* **Письменное задание 1**: В каком городе, согласно отрывку воспоминаний о детстве, 9 мая 1945 года узнали об окончании войны?
* **Письменное задание 2**: Напишите продолжение отрывка воспоминаний о детстве, начиная сразу после его последнего предложения.

==== Фрагмент источника

Я был потрясен! Вот машина подкатила в дому, из нее выскочил человек и заорал: «Война кончилась! Война кончилась!» Все высыпали на улицу, стали обниматься, кричать, целоваться…

Война! война! война!

Так я познакомился с перспективой.

Это было 9 мая 1945 года. В городе Кемерово.

Первое заблуждение

1 сентября 1947 года меня торжественно проводили в школу. Нарядно одели, конечно. Мы шли вдоль железной дороги, быть может, полчаса. Первый урок я не запомнил, я не сводил глаз с хорошенькой девочки, которую звали Руслана. Она сидела за одной партой с красивым мальчиком, которого звали, возможно, Людмил, этого я не знаю. Девочка была рыженькая, кучерявая, и я сразу же влюбился в нее.

========
==== Предоставленный материал

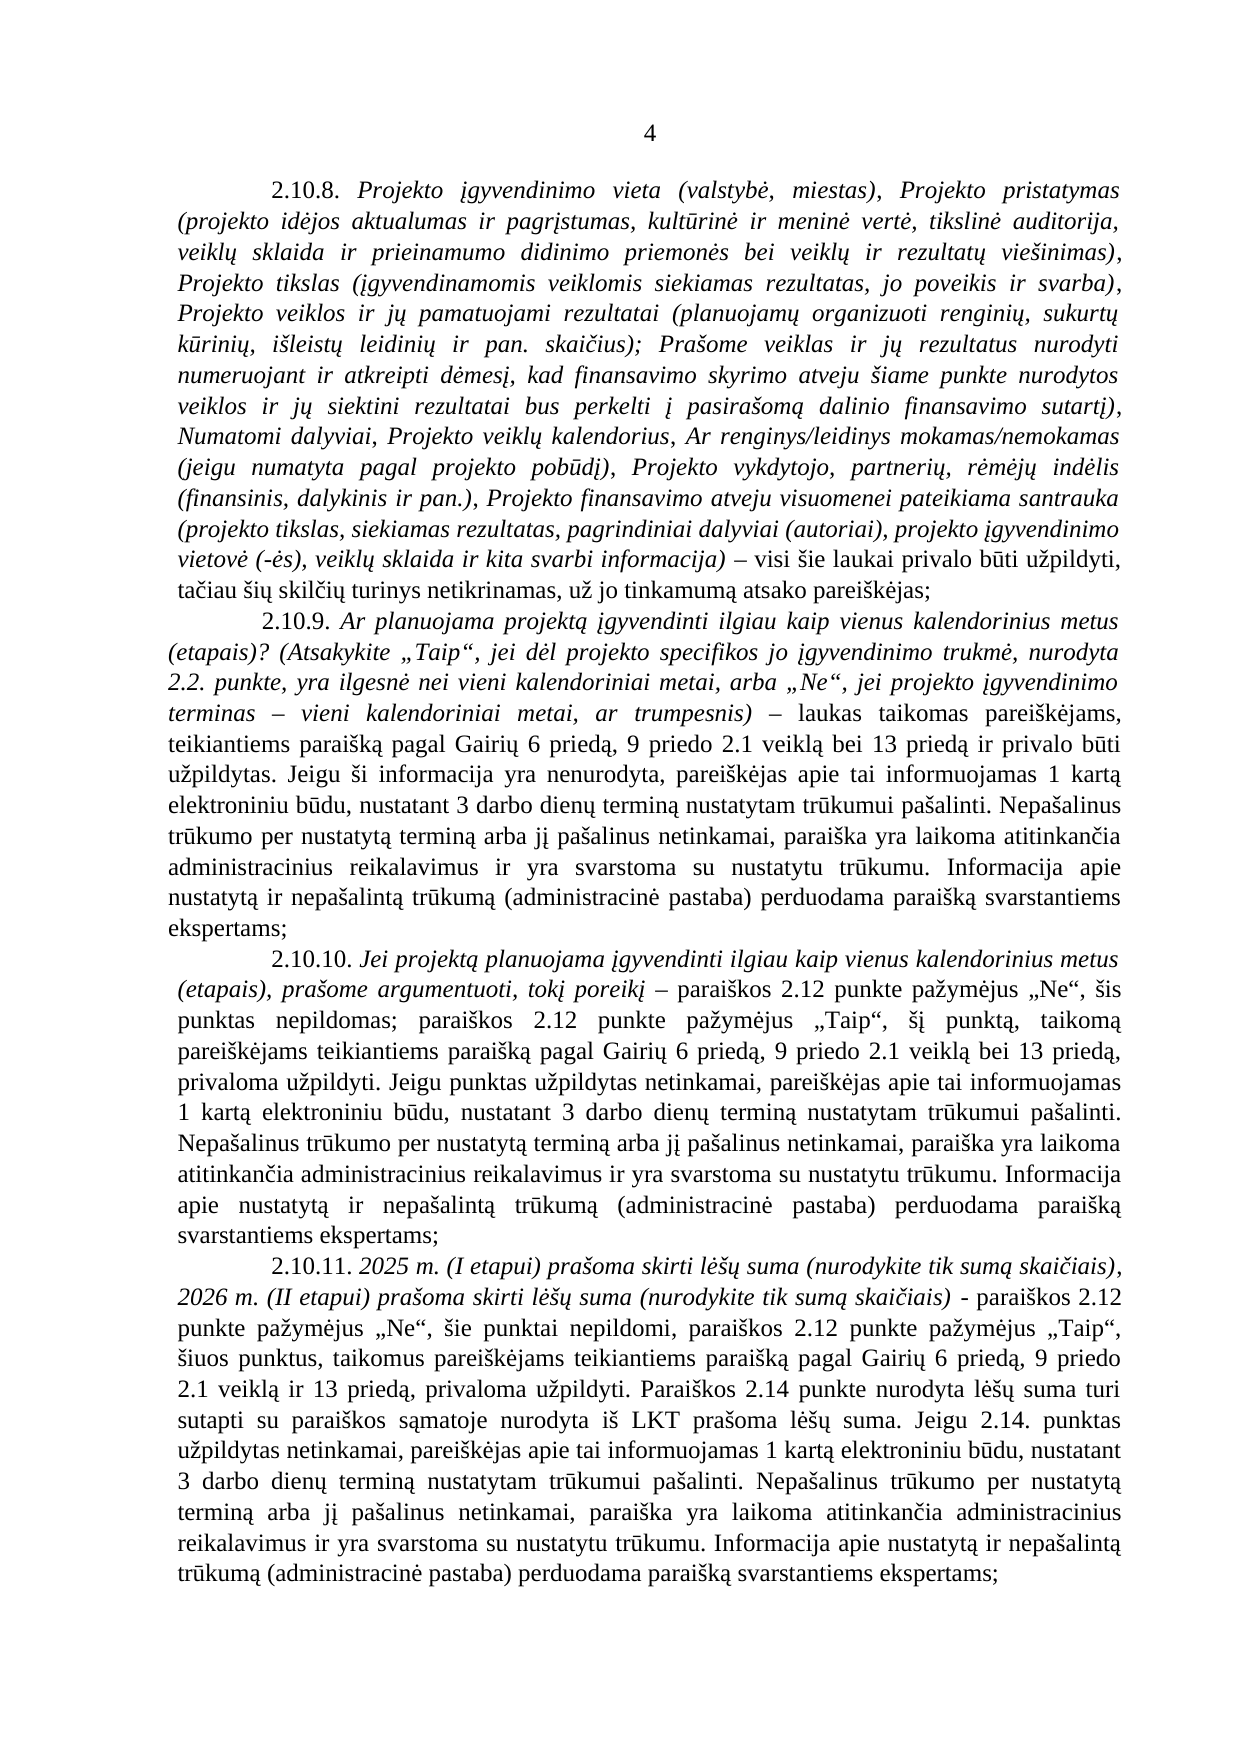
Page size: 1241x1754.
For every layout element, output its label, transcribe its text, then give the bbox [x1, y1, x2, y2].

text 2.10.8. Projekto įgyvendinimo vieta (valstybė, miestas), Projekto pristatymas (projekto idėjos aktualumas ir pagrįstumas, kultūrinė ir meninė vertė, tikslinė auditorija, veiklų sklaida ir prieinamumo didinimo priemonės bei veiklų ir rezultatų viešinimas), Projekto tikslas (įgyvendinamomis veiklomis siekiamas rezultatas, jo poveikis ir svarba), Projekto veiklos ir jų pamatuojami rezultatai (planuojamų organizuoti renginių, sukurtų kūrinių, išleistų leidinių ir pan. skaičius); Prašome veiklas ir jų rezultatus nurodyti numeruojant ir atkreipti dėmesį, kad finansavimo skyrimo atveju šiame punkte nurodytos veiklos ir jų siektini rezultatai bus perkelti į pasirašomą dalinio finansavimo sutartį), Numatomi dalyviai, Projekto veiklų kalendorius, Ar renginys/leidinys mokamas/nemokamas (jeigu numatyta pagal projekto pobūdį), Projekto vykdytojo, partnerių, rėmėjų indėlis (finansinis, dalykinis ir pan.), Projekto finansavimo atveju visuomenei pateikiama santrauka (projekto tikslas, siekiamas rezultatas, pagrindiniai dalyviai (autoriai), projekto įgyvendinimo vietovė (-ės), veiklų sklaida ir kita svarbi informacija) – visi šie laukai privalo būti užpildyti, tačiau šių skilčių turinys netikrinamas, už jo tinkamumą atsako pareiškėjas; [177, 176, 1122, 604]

========

* **Правильный ответ 1**: В городе Кемерово.

* **Правильный ответ 2**:
Под сильным впечатлением я возвращался домой один и, увы, пошел по железной дороге в другую сторону и заблудился. Я ушел, по-видимому, очень далеко, потому что место не узнавал. Тогда я пошел обратно и снова попал в незнакомое место. И так, до вечера, я слонялся со своим портфелем и не мог найти дома. Наконец я сел под дерево и заплакал. Меня разбудил отец, было уже темно. Я спал под деревом. У меня такое впечатление, что отец был с коровой. У нас одно время была корова, которую звали Буренка, белая корова с рыжими пятнами, безрогая, и поэтому про нее говорили, что она «комолая».

Это было в городе Рубцовске 1 сентября 1947 года.

Встреча со Сталиным

Но недолго длилась любовь.

Мы переехали в Подмосковье осенью 1947 года, в поселок Лапино, что возле Ногинска, и поселились у Нины и Пети, по соседству с художником, которого я никогда не видел трезвым. Один рисунок этого художника меня потряс. Это был карандашный рисунок, изображавший деревья, поселок, небо.

Нина была очень-очень худая женщина, а Петя был не великого ума мужчина, который всегда рассказывал мне, как на своей фабрике он водил на чердак женщин, которые ему там отдавались.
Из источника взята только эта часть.